Document passage
>>>

What about the data and know-how that is generated during the service? The output directly derived from the customer’s data and content, that is the objective of the service, should of course belong to the Customer. But what about improvements to, and know-how about, the platform functionality, generic data about usage, and statistical learnings about the industry? This is extremely valuable to your business and future success. Have you separated that concept out properly from the IP and data that the customer should validly own and retained it for yourself?
3. Who owns the IP in any bespoke or integration – and does this put at risk the IP in the core platform?
Often suppliers will also be creating bespoke outputs or deliverables, or adding tools or integrations to their platforms for their customers. The big question is who owns these bespoke elements and what if they overlap with the proprietary IP?
Specific deliverables can be owned by the customer, but great care should be taken in any assignment (transfer of rights) provisions which facilitate this, so that they do not accidently transfer rights in the underlying platform, propriety tech and IP. This is especially the case for integrations or add-ons as often it is extremely hard to separate out the IP in these situations. Suppliers can validly negotiate retention of ownership of these bespoke elements – this protects the core IP, and is a big benefit in terms of reuse of those tools for other customers.
4. Do you need to provide an SLA, and service credits or termination rights – should you try to avoid these?
SLA’s may or may not be reasonable or appropriate, depending on the context of the service. They are often a good thing to offer not least for presentation purposes to give the customer confidence in your processes and professionalism.

<<<

Record set
>>>

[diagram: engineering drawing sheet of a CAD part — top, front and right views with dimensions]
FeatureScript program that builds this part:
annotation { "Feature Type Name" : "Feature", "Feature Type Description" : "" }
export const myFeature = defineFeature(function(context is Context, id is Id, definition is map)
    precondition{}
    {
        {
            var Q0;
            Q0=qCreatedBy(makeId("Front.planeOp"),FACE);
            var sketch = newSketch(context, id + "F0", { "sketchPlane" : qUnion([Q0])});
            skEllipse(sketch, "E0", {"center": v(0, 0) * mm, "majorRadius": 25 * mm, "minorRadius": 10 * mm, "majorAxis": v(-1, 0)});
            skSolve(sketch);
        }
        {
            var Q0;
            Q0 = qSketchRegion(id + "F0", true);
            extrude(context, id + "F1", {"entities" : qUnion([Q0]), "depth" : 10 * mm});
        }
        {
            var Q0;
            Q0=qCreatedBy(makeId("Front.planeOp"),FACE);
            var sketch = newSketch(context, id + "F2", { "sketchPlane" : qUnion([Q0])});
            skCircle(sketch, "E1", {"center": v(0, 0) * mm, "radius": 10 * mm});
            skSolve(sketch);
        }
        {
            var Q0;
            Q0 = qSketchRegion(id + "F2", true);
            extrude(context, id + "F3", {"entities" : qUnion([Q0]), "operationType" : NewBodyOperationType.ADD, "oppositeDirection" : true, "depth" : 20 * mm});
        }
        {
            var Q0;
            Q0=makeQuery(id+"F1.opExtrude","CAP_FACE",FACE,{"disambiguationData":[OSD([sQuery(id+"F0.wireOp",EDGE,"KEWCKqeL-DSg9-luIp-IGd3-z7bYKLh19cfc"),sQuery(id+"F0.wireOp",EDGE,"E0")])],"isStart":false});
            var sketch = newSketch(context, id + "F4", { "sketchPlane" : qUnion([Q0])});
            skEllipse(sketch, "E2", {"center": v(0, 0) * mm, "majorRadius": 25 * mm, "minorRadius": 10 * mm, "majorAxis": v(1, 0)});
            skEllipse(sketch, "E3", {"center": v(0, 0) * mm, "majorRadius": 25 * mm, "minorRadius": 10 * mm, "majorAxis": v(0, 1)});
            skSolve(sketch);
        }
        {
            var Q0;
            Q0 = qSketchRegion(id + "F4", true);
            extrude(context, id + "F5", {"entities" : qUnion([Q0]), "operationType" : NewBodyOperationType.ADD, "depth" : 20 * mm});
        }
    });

<<<

Requirement
Continue the passage on IP ownership and SLAs in software supplier contracts, picking up after its final sentence.

Your response
But what if the customer starts asking for Service Credits – is this appropriate, how are they calculated, and how do these relate to other remedies? If they are the “sole remedy” they can be a good thing as they avoid you being sued for larger amounts that you did not anticipate; but often they are also linked to termination. However, there are some established industry norms here to create a good balance of protection for the supplier.
5. US Customers – is it ok for the contract to be subject to US law? Is that a risk?
Running a global business with customers in multiple territories can be challenging. This relates to a degree to the “applicable law” points in Part 2 below about what rules you need to comply with. But separately the whole contract itself will have a law and jurisdiction clause which says which law applies when interpreting the contract and which country’s court will assess any dispute. If you are based in the UK, English law is preferable and this is often acceptable to customers from other countries.
US law brings different risks
However, often (and almost always with US customers) the customer will ask for the relevant law and jurisdiction to be that of their home country. The resolution here often comes down to who has the most power, and that will often be the customer. US law is not a disaster, but you should be aware of the additional risks and financial liabilities this can bring with it, and when is it ok to push back.